From Kaiserswerth she went to Paris and entered a Catholic Convent to study the methods of the Sisters. While there she learned to respect and admire so greatly the love and devotion of the nuns, that afterwards, in the Crimean War, she called upon them to assist her. In England once more, Miss Nightingale settled down to a quiet life, devoting herself to the care of the sick and the poor about her.
Living near the Nightingales, were Sidney Herbert and his wife. Herbert, who afterwards became Lord Herbert of Lea, was made Secretary of War in the English Government. The post was no sinecure, for almost immediately after his appointment, war broke out between Russia on one side and England, France, and Turkey on the other.
The scene of the fighting was on the border where Turkey and Russia join.

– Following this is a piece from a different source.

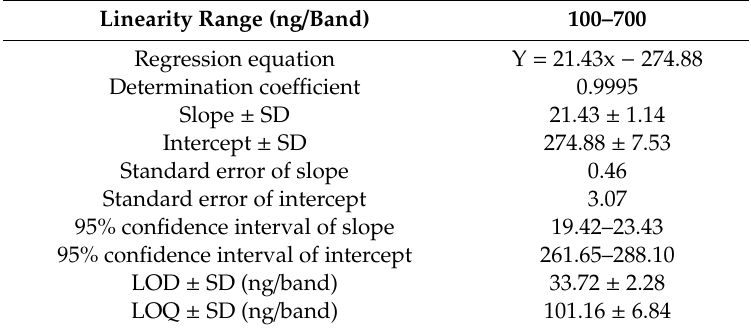
Table 2. Linear regression data for the calibration curve of DIOM (mean ± SD; n = 6).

Near this border is the Crimea, a peninsula, whose principal city is Sebastopol. To capture this city was the object of the fighting in that part of the country, from which fact the whole war is known as the Crimean War.
England had lived in peace since 1815, a period of forty years, and had to some degree lost the practical knowledge of how to conduct a military campaign. The result was a great waste of time, men and stores, through the inexperience of both officers and soldiers. Disaster followed disaster, each treading upon the other's heels.
Finally William Howard Russell, the War Correspondent of the London Times, wrote a strong letter home to England in which he spoke of the suffering of the wounded, saying: "For all I can see, the men die without the least effort to save them."
Food and clothing were lost, or delayed in transport; the surgeons were without lint or bandages or other of the commonest supplies for hospital work. Russell finally asked a question that made a great stir in England:
"Are there no devoted women among us, able and willing to go forth to minister to the sick and suffering soldiers of the East? Are none of the daughters of England at this extreme hour of need ready for such a work of mercy?"